The use of prophylactic antimicrobials to decrease VAP raises concern for antimicrobial resistance.

The secondary endpoint of endotracheal colonization was evaluated by a twice-weekly endotracheal culture. There was no statistically significant difference in colonization among the three groups in the first (days 1-4) or third (days 9-12) time frames. During the second time frame (days 5-8), there was a statistically significant decrease in colonization for the CHX + COL treatment group when compared to both placebo (16% versus 40% p<.007) and to CHX (16% versus 38%, p<.011); this decrease is thought to be due to gram-negative coverage by COL.

The secondary endpoint of oropharyngeal colonization was evaluated for 87% of all patient days. CHX and CHX + COL were similarly effective for gram-positive bacteria when compared to placebo, with 30% and 27% reduction in rates of colonization, respectively: HR 0.695 for CHX (95% CI, 0.606, 0.796; p < 0.001) and 0.732 (95% CI, 0.640, 0.838; p < 0.001) for CHX + COL. The CHX + COL combination was more effective for gram-negative bacteria: daily HR .534 (95% CI, 0.455, 0.626; p <0.001) alone with a 47% reduction in gram-negative colonization compared to CHX.

No difference was seen in ICU mortality, duration of mechanical ventilation, or duration of ICU stay. One adverse event (tongue swelling) occurred in the CHX + COL group.
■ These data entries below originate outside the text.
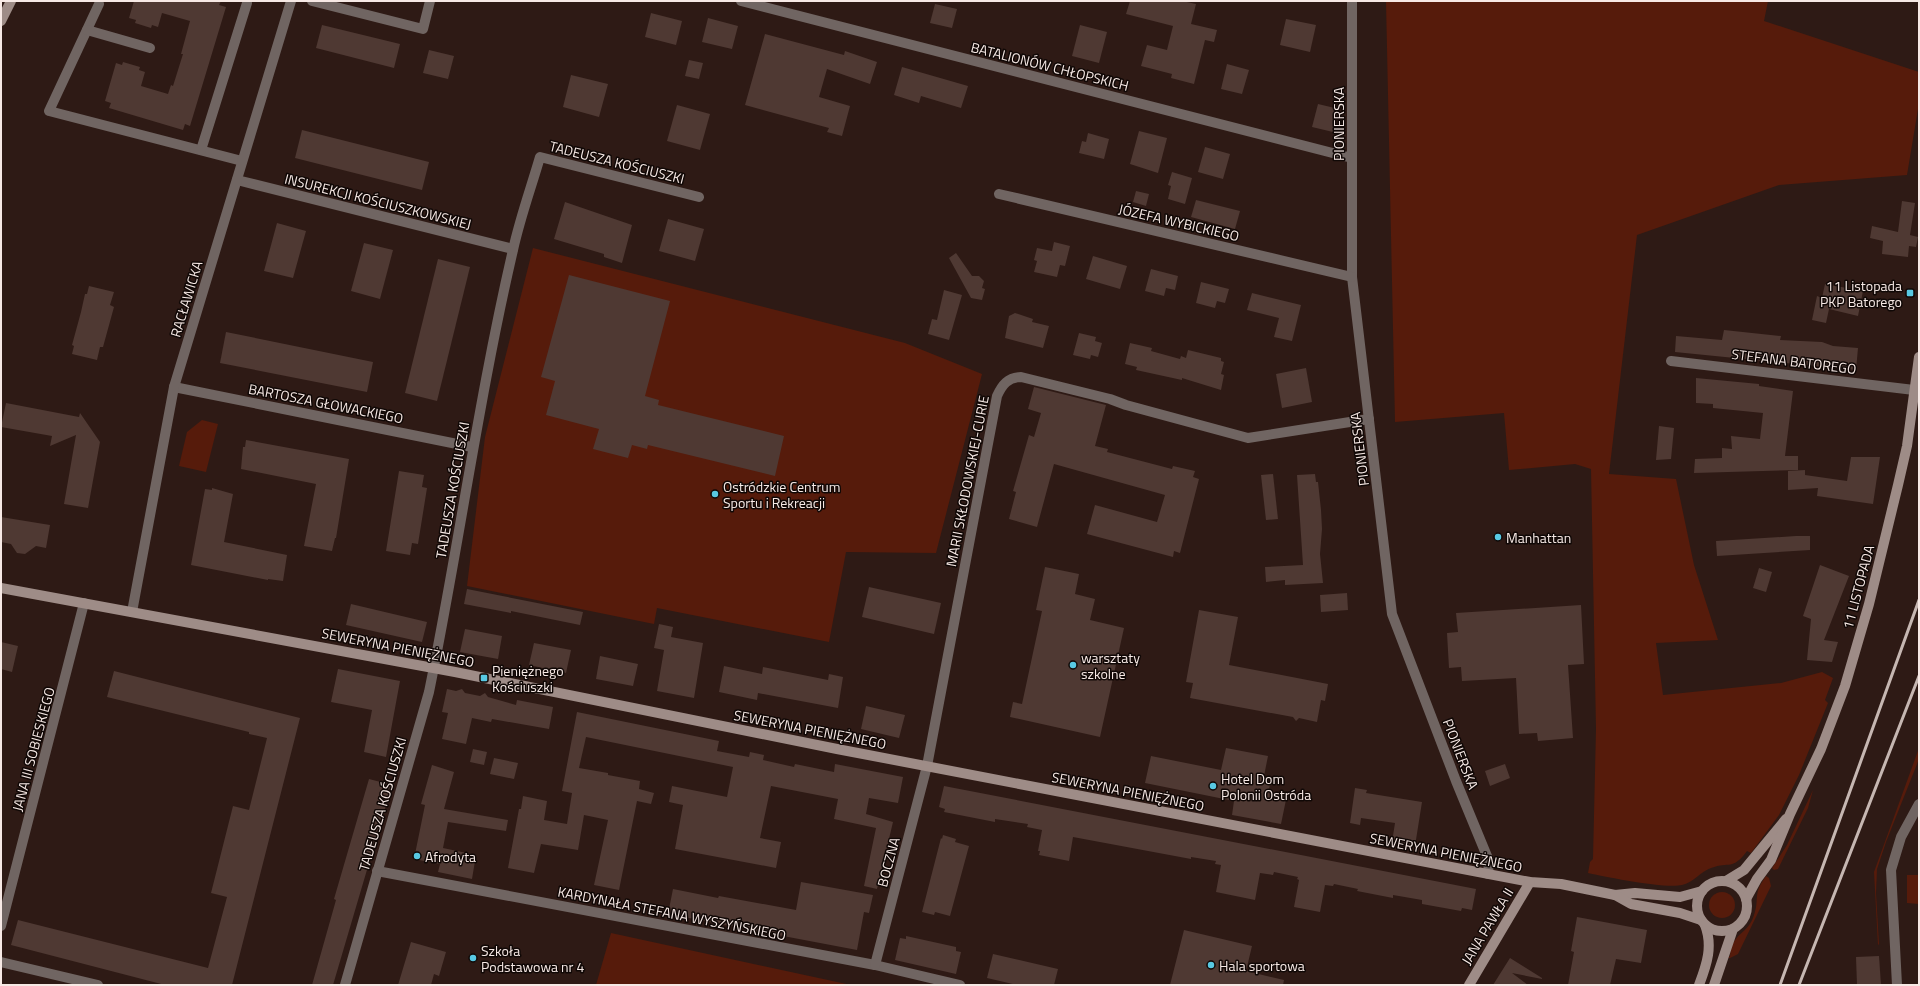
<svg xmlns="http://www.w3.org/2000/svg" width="1920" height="986" font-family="'Titillium Web',sans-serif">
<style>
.green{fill:#561b0b}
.building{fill:#4f3933}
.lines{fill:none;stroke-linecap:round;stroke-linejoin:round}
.street{stroke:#706562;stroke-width:10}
.secondary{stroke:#9e8c87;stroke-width:10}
.rail{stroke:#c6b7b2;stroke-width:3}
.poi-dot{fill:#58c9e3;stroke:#100806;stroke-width:1.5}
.labels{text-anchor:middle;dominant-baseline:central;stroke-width:3;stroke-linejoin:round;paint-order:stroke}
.street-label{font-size:14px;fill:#f7e9e5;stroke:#100806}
.poi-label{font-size:14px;fill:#f7e9e5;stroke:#100806;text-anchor:start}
</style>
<rect width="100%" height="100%" fill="#2e1a15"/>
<g class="green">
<path d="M1386,1H1768L1764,21L1919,72V103L1907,175L1779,185L1637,235L1609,474L1676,479L1694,565L1718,640L1656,643L1663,695L1781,683L1822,672L1833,678L1825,700L1828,703L1799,775L1779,815L1751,853L1747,851C1732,871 1730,861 1711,868C1700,872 1693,883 1682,885C1666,889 1606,877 1588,873L1590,862L1593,859L1596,729L1591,469L1575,464L1509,470L1504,413L1395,422Z"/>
<polygon points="533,248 905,343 982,374 936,553 846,552 829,642 657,608 654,624 467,586 485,437"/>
<polygon points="202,420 218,424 206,472 179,466 187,432"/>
<polygon points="1919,748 1919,759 1886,842 1877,869 1876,893 1879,944 1878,945 1874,872"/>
<polygon points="1813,790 1808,808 1778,869 1774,870 1772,868 1787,845"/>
<polygon points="1907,875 1919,875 1919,904 1907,903"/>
<path d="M1766,876L1769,878L1771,886L1738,954L1730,958H1728L1730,956C1732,932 1748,935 1754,915C1760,898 1752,895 1766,876Z"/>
<circle cx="1722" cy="905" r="13"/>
<polygon points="611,933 851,985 596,985"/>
</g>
<g class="building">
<polygon points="134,1 221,1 219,5 226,7 190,126 185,124 183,130 109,108 111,103 105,101 116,63 122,65 123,62 140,67 139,70 145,72 141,86 168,94 171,85 173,86 183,54 181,54 190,21 162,13 158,27 152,25 151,28 135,23 136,20 129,18"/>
<polygon points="1130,1 1182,1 1196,4 1191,24 1217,30 1214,42 1205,40 1194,84 1171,78 1172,74 1141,66 1147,45 1167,50 1173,26 1126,14"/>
<polygon points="935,4 957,9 952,28 930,23"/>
<polygon points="651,13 682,21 676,45 645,37"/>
<polygon points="708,18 738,26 732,49 702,42"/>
<polygon points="1286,19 1316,25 1310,52 1280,45"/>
<polygon points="322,25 400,44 394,68 316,48"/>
<polygon points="1080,25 1107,32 1099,63 1072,56"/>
<polygon points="765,34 844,55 845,51 877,62 870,84 827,69 819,97 850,106 842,136 827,132 829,128 745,105"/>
<polygon points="429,50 454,56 448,79 423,73"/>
<polygon points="689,60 703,63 699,79 685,76"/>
<polygon points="1227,64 1249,70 1242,94 1221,89"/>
<polygon points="902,67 968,86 961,108 921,96 919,103 894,95"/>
<polygon points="571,75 608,84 599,117 563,107"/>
<polygon points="1318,104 1339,109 1333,132 1312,127"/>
<polygon points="677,105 710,114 700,150 667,141"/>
<polygon points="302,130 429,162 422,190 295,158"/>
<polygon points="1139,131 1167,138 1158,173 1130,164"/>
<polygon points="1088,133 1109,139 1104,159 1079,153 1082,141 1086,142"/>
<polygon points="1205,147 1230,154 1223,179 1198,172"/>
<polygon points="1172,172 1192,178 1185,204 1168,199 1171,186 1168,185"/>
<polygon points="1136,191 1149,194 1146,206 1133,202"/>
<polygon points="1196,200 1240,211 1235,229 1191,217"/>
<polygon points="1902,201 1915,203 1910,235 1918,237 1916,247 1909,246 1908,257 1882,254 1883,241 1870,238 1872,226 1898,232"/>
<polygon points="565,202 632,225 622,263 604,257 604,254 554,239"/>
<polygon points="668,219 704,229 695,261 659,251"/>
<polygon points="277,223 306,231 293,278 264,271"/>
<polygon points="1054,242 1070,246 1065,266 1060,265 1057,277 1034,272 1037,261 1034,260 1037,248 1052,251"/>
<polygon points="364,243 393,250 380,299 351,291"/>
<polygon points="956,253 972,276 979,276 984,281 982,288 985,289 982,300 971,298 949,258"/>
<polygon points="1093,256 1127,266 1120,289 1086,279"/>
<polygon points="438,259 470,267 437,401 405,393"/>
<polygon points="1151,269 1178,276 1175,290 1166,288 1164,296 1145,291"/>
<polygon points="569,275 670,301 645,396 659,400 658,405 784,436 775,476 648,445 647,449 632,445 628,458 593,449 599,429 546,415 555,381 541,377"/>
<polygon points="1201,282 1229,289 1225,303 1217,301 1215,308 1196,303"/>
<polygon points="1825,284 1863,291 1858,316 1829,309 1826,323 1812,320 1817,296 1822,298"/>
<polygon points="89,286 114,292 110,305 114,307 103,347 100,347 97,360 72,354 74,346 72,345 81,312 85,294 87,294"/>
<polygon points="944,290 962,295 949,340 928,334 932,319 937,320"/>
<polygon points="1252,293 1301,305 1292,341 1274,337 1279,318 1247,310"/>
<polygon points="1015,313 1033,319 1032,322 1049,326 1043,348 1005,338 1009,316"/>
<polygon points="1724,330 1781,336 1780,340 1822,342 1833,346 1858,348 1856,370 1675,352 1676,336 1722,340"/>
<polygon points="226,332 373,362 367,392 220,363"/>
<polygon points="1079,333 1096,337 1095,341 1102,343 1098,357 1091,355 1090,359 1073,355"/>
<polygon points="1130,343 1152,348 1151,351 1180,359 1181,356 1186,358 1188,350 1221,358 1221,361 1224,362 1221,374 1224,375 1221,390 1182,378 1182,380 1136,370 1137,367 1125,364"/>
<polygon points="1306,368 1312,402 1282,408 1276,374"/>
<polygon points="1696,378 1759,384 1759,386 1793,391 1785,456 1798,456 1798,470 1694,473 1695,459 1722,458 1722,448 1732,449 1731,436 1760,439 1763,413 1713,408 1713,404 1696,403"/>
<polygon points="1034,387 1106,405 1095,446 1108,449 1107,452 1172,469 1173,466 1195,471 1193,477 1199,479 1180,553 1174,551 1173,557 1087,534 1095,505 1157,522 1165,495 1054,464 1037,527 1009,519 1016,492 1013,491 1029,435 1034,437 1041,413 1028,409"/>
<polygon points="6,403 79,417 80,413 100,442 88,508 64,504 76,435 50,446 52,436 1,427"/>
<polygon points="1659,426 1674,428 1671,459 1656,460"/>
<polygon points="246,440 349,459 336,538 335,538 332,551 304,546 316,484 241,469 243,447 245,447"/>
<polygon points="1851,457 1880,457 1873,504 1817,496 1818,488 1788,490 1788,471 1805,470 1805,475 1847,481"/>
<polygon points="399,471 424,475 422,487 427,488 418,544 412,543 410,555 386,551"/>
<polygon points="1273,474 1278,519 1266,520 1261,475"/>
<polygon points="1315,474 1316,482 1318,482 1321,510 1322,529 1320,554 1323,583 1285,585 1285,580 1266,582 1265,567 1303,565 1297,475"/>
<polygon points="212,488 233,494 224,542 287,555 283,581 268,579 268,580 191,565 205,489 212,490"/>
<polygon points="1,517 50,525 46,548 36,546 25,554 17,553 11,544 1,542"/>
<polygon points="1796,536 1810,536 1810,550 1717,556 1716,541"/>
<polygon points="1820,565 1849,576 1824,640 1838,642 1832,662 1807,660 1811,619 1803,616"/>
<polygon points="1045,567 1079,574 1075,594 1095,599 1090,620 1124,628 1100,737 1010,717 1013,702 1022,704 1042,611 1036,610"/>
<polygon points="1759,568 1772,572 1766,592 1753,588"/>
<polygon points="869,587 941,603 934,634 862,617"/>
<polygon points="467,589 583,612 580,625 511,611 511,613 464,604"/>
<polygon points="1347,593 1348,610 1321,612 1320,595"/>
<polygon points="351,604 427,622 422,642 346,625"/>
<polygon points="1581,605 1584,664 1568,665 1573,738 1538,741 1537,733 1519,734 1516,678 1462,681 1461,667 1449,668 1447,633 1458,632 1456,613"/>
<polygon points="1199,610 1238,617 1229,665 1328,684 1325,701 1321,700 1317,722 1299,718 1296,721 1293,717 1190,698 1193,683 1186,682"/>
<polygon points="659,624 673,627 671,637 703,643 694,698 657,691 664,650 654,648"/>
<polygon points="465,629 502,636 498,659 460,652"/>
<polygon points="1,642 18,646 12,672 1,669"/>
<polygon points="534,643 571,650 566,673 529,665"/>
<polygon points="600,656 638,664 633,686 596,679"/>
<polygon points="724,666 762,674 763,667 828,680 829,674 843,677 838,708 758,693 757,700 719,692"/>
<polygon points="338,669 400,681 386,757 364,752 372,710 331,702"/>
<polygon points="114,671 300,718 232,985 165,985 11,945 18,920 208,968 227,897 211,893 233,806 249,810 267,738 249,734 249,732 107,697"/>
<polygon points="447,689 456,691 462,689 465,693 480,696 485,693 488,697 516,705 517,700 553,707 549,729 492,719 491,722 472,718 466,744 442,739 448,713 442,712"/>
<polygon points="866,706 905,715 899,738 861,729"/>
<polygon points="577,712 719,741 717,751 749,757 750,752 764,755 763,760 794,767 795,764 834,772 835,764 903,777 898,803 869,798 866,814 893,822 877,889 864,886 876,828 834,819 838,799 771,786 760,838 781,842 776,868 675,849 683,805 669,802 672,786 727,797 733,767 586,737 579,768 608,773 608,775 640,781 639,789 654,793 651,804 637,801 619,890 594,885 608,820 584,815 578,850 541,844 534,873 508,868 519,809 521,809 523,796 547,801 544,820 567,824 572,793 562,791"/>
<polygon points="1226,748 1268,756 1263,781 1270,783 1269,791 1287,795 1281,824 1232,815 1234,801 1145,783 1151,756 1221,770"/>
<polygon points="473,749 487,752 484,765 470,762"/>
<polygon points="494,758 518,763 514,779 490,774"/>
<polygon points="1505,764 1510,778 1490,786 1485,771"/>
<polygon points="432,765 454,772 444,809 508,820 506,831 448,822 443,848 476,855 472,879 438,872 440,864 414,859 425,805 421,804"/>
<polygon points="369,779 392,785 333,985 312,985 336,900 334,899"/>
<polygon points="944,786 1476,889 1472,910 1462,908 1461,911 1422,904 1422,900 1393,895 1393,898 1357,891 1358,889 1334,884 1333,886 1325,885 1320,912 1294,907 1299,880 1297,879 1298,877 1274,872 1273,875 1260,873 1255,900 1216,892 1221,865 1215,864 1216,861 1191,857 1191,859 1073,837 1069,861 1039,855 1040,851 1038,851 1042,830 1027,827 1028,824 995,819 995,822 944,812 945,809 939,807"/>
<polygon points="1355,788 1367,790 1366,793 1422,802 1415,846 1392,842 1395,823 1361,818 1360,825 1350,823"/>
<polygon points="943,835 956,839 955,842 969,846 950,916 935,912 934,915 922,912 941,838 942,839"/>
<polygon points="801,882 873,895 869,913 864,912 857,950 668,914 673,889 718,898 719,896 796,910"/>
<polygon points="1577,917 1647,930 1641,963 1616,959 1610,985 1568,985 1574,952 1571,951"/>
<polygon points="1184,930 1252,946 1246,971 1284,980 1283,985 1170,985"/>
<polygon points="906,936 956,947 956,951 961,952 956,974 895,960 900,938 906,939"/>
<polygon points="411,942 446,952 439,976 434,974 431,985 398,985"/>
<polygon points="993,954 1058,969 1054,985 1017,985 987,978"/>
<polygon points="1879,956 1881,985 1857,985 1856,957"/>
<polygon points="1510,958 1542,978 1542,979 1512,973 1528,985 1493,985"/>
</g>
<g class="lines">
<g class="street">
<polyline points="312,1 423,29 430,1"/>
<polyline points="741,1 1352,158"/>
<polyline points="1352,1 1352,277 1392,614 1456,781 1489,861 1488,874"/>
<polyline points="99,4 49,111 242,161"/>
<polyline points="87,30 150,48"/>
<polyline points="201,150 247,3"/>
<polyline points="237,180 513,249"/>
<polyline points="999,194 1352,277"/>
<polyline points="1671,361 1914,390"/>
<polyline points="174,387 472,447"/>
<polyline points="132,612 174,387 291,1"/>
<polyline points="377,871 875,965 960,985"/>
<polyline points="1,926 84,603"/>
<polyline points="1,962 98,985"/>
<path d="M875,965L927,766L997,396C1002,385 1008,377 1021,377L1110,399L1126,405L1248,438L1369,419"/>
<path d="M345,985L429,692C459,545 479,396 513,250C520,218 531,188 540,157L699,197"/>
<polyline points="1897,985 1891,870 1901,837 1919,804"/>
</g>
<g class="secondary">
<polyline points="1,21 11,1"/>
<polyline points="1,588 455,672 837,749 1530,882 1561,884 1615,895 1635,893 1680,897 1702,891"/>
<circle cx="1722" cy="906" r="25"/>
<polyline points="1726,881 1744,870 1786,819"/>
<polyline points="1615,895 1631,904 1680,913 1701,920"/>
<polyline points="1746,899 1757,879 1771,860 1790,814 1821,749 1845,686 1869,604 1898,485 1907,446 1919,357"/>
<polyline points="1469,985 1530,882"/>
<path d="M1699,985C1707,964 1713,946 1705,925"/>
<polyline points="1714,985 1733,929"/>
</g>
<g class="rail">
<polyline points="1780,985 1919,600"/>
<polyline points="1799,985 1919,676"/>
</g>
</g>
<g class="poi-dot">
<rect x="1906" y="289" width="8" height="8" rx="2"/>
<circle cx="715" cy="494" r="4"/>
<circle cx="1498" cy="537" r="4"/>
<circle cx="1073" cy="665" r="4"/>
<rect x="480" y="674" width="8" height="8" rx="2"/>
<circle cx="1213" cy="786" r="4"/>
<circle cx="417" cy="856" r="4"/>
<circle cx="473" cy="958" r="4"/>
<circle cx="1211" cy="965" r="4"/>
</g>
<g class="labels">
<g class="street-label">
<text transform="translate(1050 66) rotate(14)">BATALIONÓW CHŁOPSKICH</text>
<text transform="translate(1338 124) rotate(-90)">PIONIERSKA</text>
<text transform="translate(617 162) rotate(14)">TADEUSZA KOŚCIUSZKI</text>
<text transform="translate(378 201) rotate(14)">INSUREKCJI KOŚCIUSZKOWSKIEJ</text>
<text transform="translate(1179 222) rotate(13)">JÓZEFA WYBICKIEGO</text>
<text transform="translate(186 299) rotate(-73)">RACŁAWICKA</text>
<text transform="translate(1794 361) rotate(7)">STEFANA BATOREGO</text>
<text transform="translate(326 403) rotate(11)">BARTOSZA GŁOWACKIEGO</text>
<text transform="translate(1359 449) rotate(-97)">PIONIERSKA</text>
<text transform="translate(967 481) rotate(-79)">MARII SKŁODOWSKIEJ-CURIE</text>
<text transform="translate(452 490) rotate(-80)">TADEUSZA KOŚCIUSZKI</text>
<text transform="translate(1858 587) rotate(-75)">11 LISTOPADA</text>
<text transform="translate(398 647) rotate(11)">SEWERYNA PIENIĘŻNEGO</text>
<text transform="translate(810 729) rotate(11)">SEWERYNA PIENIĘŻNEGO</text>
<text transform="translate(33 749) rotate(-75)">JANA III SOBIESKIEGO</text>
<text transform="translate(1461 754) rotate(69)">PIONIERSKA</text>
<text transform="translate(1128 791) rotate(11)">SEWERYNA PIENIĘŻNEGO</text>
<text transform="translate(382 804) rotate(-74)">TADEUSZA KOŚCIUSZKI</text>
<text transform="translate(1446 852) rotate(11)">SEWERYNA PIENIĘŻNEGO</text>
<text transform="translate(888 862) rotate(-75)">BOCZNA</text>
<text transform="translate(672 913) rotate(11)">KARDYNAŁA STEFANA WYSZYŃSKIEGO</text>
<text transform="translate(1487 926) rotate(-59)">JANA PAWŁA II</text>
</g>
<g class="poi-label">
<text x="1902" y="285" text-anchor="end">11 Listopada<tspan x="1902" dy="16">PKP Batorego</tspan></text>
<text x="723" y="486">Ostródzkie Centrum<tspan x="723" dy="16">Sportu i Rekreacji</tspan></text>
<text x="1506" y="537">Manhattan</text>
<text x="1081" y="657">warsztaty<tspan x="1081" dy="16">szkolne</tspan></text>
<text x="492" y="670">Pieniężnego<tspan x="492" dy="16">Kościuszki</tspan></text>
<text x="1221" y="778">Hotel Dom<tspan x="1221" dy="16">Polonii Ostróda</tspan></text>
<text x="425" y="856">Afrodyta</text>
<text x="481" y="950">Szkoła<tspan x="481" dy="16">Podstawowa nr 4</tspan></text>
<text x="1219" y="965">Hala sportowa</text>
</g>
</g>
<rect width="1920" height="986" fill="none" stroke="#f7e9e5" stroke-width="4"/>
</svg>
Limitations of the study include the following:

  • Daily assessments on all patients were not performed;
  • The placebo group had more males and more infections on admission than the other two groups, raising the question of randomization error;
  • Clinical versus quantitative diagnosis of pneumonia may overestimate VAP in this study;
  • It is not known how many patients were not enrolled in the study due to short anticipated ventilator times, but who later had prolonged ventilations; and
  • The lack of effect on ventilator time, ICU length of stay, and mortality raises the question of the significance of these findings.

Despite these limitations, the low cost of these treatments, minimal adverse events, low risk of promoting significant antimicrobial resistance, and the finding of decreased VAP and bacterial colonization risk shown in this study support the potential benefit of topical decontamination with CHX and COL in conjunction with other measures of VAP prevention. TH


  1. De Riso AJ II, Ladowski JS, Dillon TA, et al. Chlorhexidine gluconate 0.12% oral rinse reduces the incidence of total nosocomial respiratory infection and nonprophylactic systemic antibiotic use in patients undergoing heart surgery. Chest. 1996;109:1556-1561.